Nudge, nudge, wink, wink.

This does not change the fact that as a US resident, if I watch a movie on my Linux machine on a DVD I either own, rent, or borrowed from the public library, I am going to be breaking the law.

I have a strong suspicion, however, that this situation may be rendered moot very soon.

The answer lies in the same reason the local Blockbusters in my city are starting to close down: streaming media. With pay-per-view movies on satellite and cable, and Netflix movies that will stream onto PCs, traditional DVD use is sharply declining. The Netflix model is especially intriguing: why buy a DVD at all, when ultimately I can get it anytime as part of a monthly subscription plan?

Of course, right now there is no Netflix service for Linux, because they're using Microsoft Silverlight as their video player, and even with Moonlight, Netflix playback is not an option because of Netflix's and Moonlight's opposing DRM stances.
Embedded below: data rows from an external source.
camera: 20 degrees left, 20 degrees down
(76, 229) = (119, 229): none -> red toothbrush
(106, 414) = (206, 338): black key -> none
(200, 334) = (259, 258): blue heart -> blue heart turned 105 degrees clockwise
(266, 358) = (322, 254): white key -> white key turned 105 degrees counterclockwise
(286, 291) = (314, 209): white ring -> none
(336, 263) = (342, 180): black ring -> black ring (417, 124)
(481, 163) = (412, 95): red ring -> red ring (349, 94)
Amazon's Video on Demand is supposed to work with an up-to-date Flash install on your browser, but I've found it to be a bit glitchy.

If I were a Linux vendor, I would be looking very closely at getting such technologies working, and soon. Because the investment in development will be worth it--even if there's a license involved.

The reason why paying for a CSS license doesn't work for Linux software developers is that no one will pay a one-time purchase fee and there's no revenue to be generated from playing one's own DVDs. With a streaming subscription service, the latter argument is destroyed. Anyone who can come up with a working Linux client for one of the popular streaming services is going to be able to make some serious money, because a small cut of the subscription costs will generate a nice, steady stream of revenue.

This is something I will expect from the Android crowd, and soon. There's already plenty of streaming video apps for Android, so all you need to do is get an app to plug into an online video provider. And hey, remember those Blockbuster stores that are closing? Turns out the company is set to release an Android app soon. Given that any future tablet release from Google will likely run on Android, this could potentially resuscitate the once-proud video rental chain.

On the desktop side of things, I would suspect that Canonical, which is heavily pushing the cloud, might be working on a similar deal with one of the major video providers for a streaming Ubuntu client. This would be a perfect fit for their desktop- and cloud-centric approach, as well as be a source of revenue.